La majorité municipale a choisi de créer un centre muti-accueil pour la petite enfance dans un immeuble privé à construire sur un terrain préalablement vendu par la ville à un promoteur.

La question posée était de savoir si cette procédure :vente du terrain par la ville, construction de l'immeuble par un promoteur puis rachat par la ville d'un local dans cet immeuble, était plus économique que la construction directe d'une crèche, par la ville, sur un terrain lui appartenant.

La réponse qui m'a été faite est édifiante. Construit par la ville, l'équipement coûterait 1 338 000 €.

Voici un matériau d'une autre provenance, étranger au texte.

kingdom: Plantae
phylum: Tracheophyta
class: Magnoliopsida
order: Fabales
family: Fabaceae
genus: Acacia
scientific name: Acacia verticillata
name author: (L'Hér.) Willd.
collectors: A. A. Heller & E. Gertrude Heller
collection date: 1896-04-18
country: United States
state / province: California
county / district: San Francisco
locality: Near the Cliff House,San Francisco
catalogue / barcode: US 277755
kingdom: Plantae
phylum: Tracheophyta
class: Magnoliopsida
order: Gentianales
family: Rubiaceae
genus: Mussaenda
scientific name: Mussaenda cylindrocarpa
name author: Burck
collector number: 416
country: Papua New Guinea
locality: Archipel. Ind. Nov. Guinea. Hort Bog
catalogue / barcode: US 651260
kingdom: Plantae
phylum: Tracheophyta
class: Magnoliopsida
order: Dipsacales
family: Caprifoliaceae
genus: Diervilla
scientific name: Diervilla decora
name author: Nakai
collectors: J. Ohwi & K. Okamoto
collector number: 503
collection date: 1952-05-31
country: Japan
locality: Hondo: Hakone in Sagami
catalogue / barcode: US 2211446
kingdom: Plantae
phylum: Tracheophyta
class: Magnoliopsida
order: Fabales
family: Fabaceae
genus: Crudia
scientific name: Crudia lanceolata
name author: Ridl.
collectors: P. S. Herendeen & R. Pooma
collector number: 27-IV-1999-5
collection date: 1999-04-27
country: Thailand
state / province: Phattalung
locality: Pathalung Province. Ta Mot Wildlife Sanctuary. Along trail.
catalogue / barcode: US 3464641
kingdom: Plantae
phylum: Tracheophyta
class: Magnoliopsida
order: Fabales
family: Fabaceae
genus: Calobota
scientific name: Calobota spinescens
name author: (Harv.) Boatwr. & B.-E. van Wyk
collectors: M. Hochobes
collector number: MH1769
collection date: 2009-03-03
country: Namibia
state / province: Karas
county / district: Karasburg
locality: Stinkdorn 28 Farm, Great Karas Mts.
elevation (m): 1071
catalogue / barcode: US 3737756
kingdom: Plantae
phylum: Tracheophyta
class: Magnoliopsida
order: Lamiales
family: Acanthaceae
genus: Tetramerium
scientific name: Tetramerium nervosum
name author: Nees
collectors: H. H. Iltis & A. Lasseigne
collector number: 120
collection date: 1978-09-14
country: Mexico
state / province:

Construit dans les conditions choisies, il coûtera 1 657 000 €. La vente du terrain rapportant 243 000 €, le prix final sera de 1 414 000 €.

Pour essayer de tromper son lecteur, l'auteur de la réponse considère que si la ville ne vendait pas le terrain, la "non recette" représenterait un coût.

Par ce tour de passe-passe on voudrait nous faire croire que la solution choisie est plus économique alors qu'il en coûtera 26 000 € de plus aux finances de la collectivité.

Qui cherche à enfumer qui ?

Mardi 03 Octobre 2006

Les quatre kiosques prévus pour la première tranche des boulevards sont en cours d’installation. Ils font 4,5m x 4,5m. Ils sont destinés à accueillir : un commerce d’agrément, des toilettes publiques, un local de stockage de matériel d’entretien pour les espaces verts (autrement dit une cabane de jardin) et un local pour l’assainissement (autrement dit un local technique). Ils coûteront au total 373 433 euros soit 4 610 euros le mètre2 en moyenne.

Même si on sort de ce chiffrage le bloc sanitaire pour handicapés qui coûte à lui seul 56 000 euros, et que nous ne contestons pas, nous en sommes encore à 3 918 euros le m2.

Est-il raisonnable de dépenser près de 100 000 euros pour installer des toilettes en face d’une patisserie ?

Dimanche 01 Octobre 2006

Le coût du déplacement de la trémie du champ de Mars a fait l’objet de beaucoup de commentaires cette semaine dans la ville. Que l’argent public soit ainsi dépensé de façon inconsidérée choque beaucoup de Valentinois.

La question de savoir qui est véritablement responsable de cette gabegie revient souvent dans les conversations.

Soyons clairs.

Le premier responsable est l’ancien maire, Patrick Labaune qui, en toute connaissance de cause, a choisi de faire créer cet ouvrage alors qu’il savait parfaitement  :

1° que celui-ci n’était pas considéré comme nécessaire par les concepteurs du parking,

2° que l’archictecte des bâtiments de France était contre cette création,

3° que le permis de construire était assorti de l’obligation de déplacer ou de supprimer, à terme, cette entrée de parking.

Le second responsable est clairement la municipalité actuelle qui n’a pas pris contact avec les bâtiments de France pour négocier sur l’interprétation qu’il fallait donner à cette " autorisation provisoire ".

Les didons de cette farce sont bien identifiés:

1° Les usagers du parking sur qui Parcofrance (aujourd’hui Qpark) se rembourse des frais liés à l’investissement.

2° Les Valentinois qui paieront le montant du déplacement de la trémie.